The corporate landlord of the dilapidated Kingsley Park apartments has been given a deadline to formulate a redevelopment plan for the World War II-era complex in the heart of Baltimore County's east-side revitalization zone.
In an Aug. 26 letter to Landex Corp. President Judith S. Siegel, Baltimore County Executive James T. Smith Jr. said he was "very encouraged" that she agreed to formally resubmit a redevelopment plan - one that she had threatened to drop.
If Siegel fails to meet the deadline for the 312-apartment complex, Smith "will use all the resources in his power to improve the quality of life for the residents of Kingsley Park," said spokesman Damian O'Doherty. Those resources include, he said, aggressive code violation inspections, legal action and other steps to "put this issue finally to rest."
Now Siegel will have until Nov. 30 to submit a plan with mixed income housing to the county. She will have at least an additional six to nine months for federal housing officials to approve the plan and to refinance the project.

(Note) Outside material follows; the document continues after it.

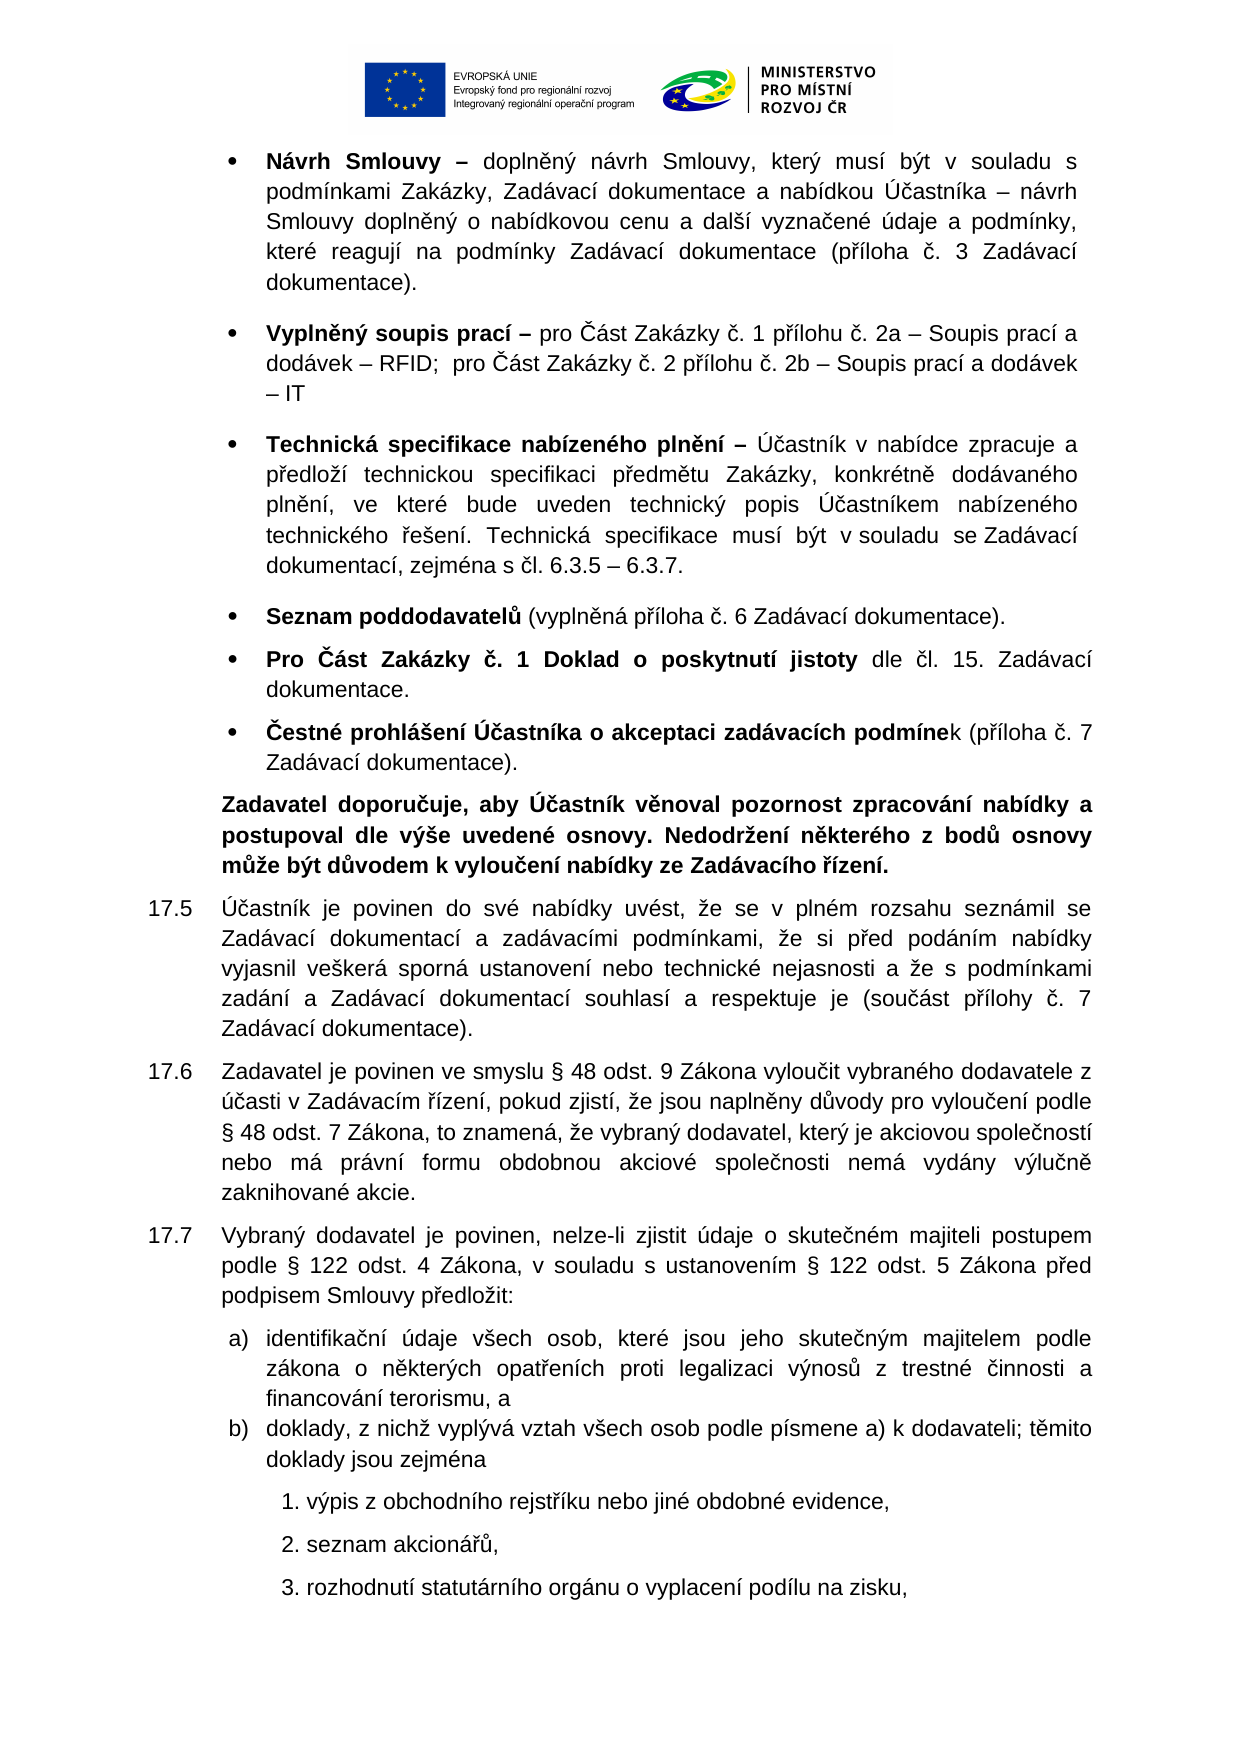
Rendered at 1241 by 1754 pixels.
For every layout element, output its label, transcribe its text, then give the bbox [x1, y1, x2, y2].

text 1. výpis z obchodního rejstříku nebo jiné obdobné evidence, [281, 1488, 1093, 1514]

"We were very happy with the reduction of density, the attraction of mixed income families and the provision for some rent-to-ownership offered by your plan," Smith wrote in the letter obtained by The Sun.
The most recent plan offered by Landex "will be an enhancement to the entire community and be in the best interest of the residents," Smith wrote. He also notified U.S. Sen. Barbara A. Mikulski that the county and Siegel made progress "collectively."
Neither she nor her attorney, Leslie M. Pittler, responded to several requests for telephone interviews Friday.
Smith's flowery wording and ultimatum are the latest exchanges in an otherwise acrimonious relationship between Smith and Siegel, who also battled with Smith's predecessor, C.A. Dutch Ruppersberger, over her management of Kingsley Park, a string of run-down apartments financed through a contract with the U.S. Department of Housing and Urban Development.
Kingsley Park sits in the epicenter of what officials call the renaissance of a huge swath of the county's east side encompassing Essex, Middle River and Dundalk, the most ambitious community revitalization in Baltimore County history.
Over the past eight years, more than $800 million in state and county funds have been spent to reinvigorate what came to be a rust belt on the county's waterfront. Part of that change, officials said, was to disperse the high concentration of low-income housing, such as the aging apartment complexes originally constructed for World War II workers.
Two complexes, Riverdale and Villages of Tall Trees, became havens for crime and violence. They were torn down to construct a new housing development, WaterView, and a large public park.
Another development, Hopewell Pointe, is being built a few yards from Kingsley Park's squatting rows of faded brick structures. Farther down the peninsula, developer Leonard P. Berger plans an upscale development in Holly Neck with some Chesapeake Bay-front mansions starting at $1 million
Middle River and Essex improvements include a $68 million, 3.8-mile extension of White Marsh Boulevard to Eastern Boulevard, where more housing and light commercial development will occur after 2006.
Earlier this month, Siegel backed out of an agreement with the county to formulate a blueprint for modernizing Kingsley Park, a complex rife with drug-related crime and where many of the hundreds of residents complain of substandard living conditions.
Siegel, while attempting to refinance her HUD loan that expires today, told the county government that she would reduce housing density but wanted to extend her apartment rentals until an undetermined time when she had a solid redevelopment plan.
That move would have delayed the refurbishing of Kingsley Park, leaving tenants uncertain of their futures and jeopardizing the revitalization of Middle River and Essex.
By modest estimates, Landex makes about $2.3 million annually under the HUD contract.
When she was informed by the county that a long-term extension was not acceptable, Siegel threatened to seek a new, less complicated 30-year mortgage loan through HUD. County government sources who must still work with Siegel said Smith was furious at her move.
In a letter to county Councilmen Joseph Bartenfelder and John Olszewski - who represent the county's east side and have communicated with Siegel - Smith wrote "an additional extension, under the guise of redevelopment plans or otherwise, is unacceptable."
After a stormy meeting in Towson last week involving Smith, Siegel, county and HUD officials, and subsequent negotiations, Smith sent his letter to Siegel.
By week's end, the redevelopment of Kingsley Park appeared back on course. County officials said Friday that they have plans to help the residents relocate if that happens.
And county rental inspection officials said they will continue to examine the units at Kingsley Park guided by "minimum" mandatory federal guidelines. Inspections are made before a tenant moves into a subsidized apartment and after a resident complains to the county.
Residents of Kingsley Park have complained for years of poor maintenance and questionable inspection practices. Among the passing grades for apartment complexes such as theirs, according to HUD regulations used by a county inspector, holes in a wall are acceptable if they are 8 inches by 11 inches or smaller.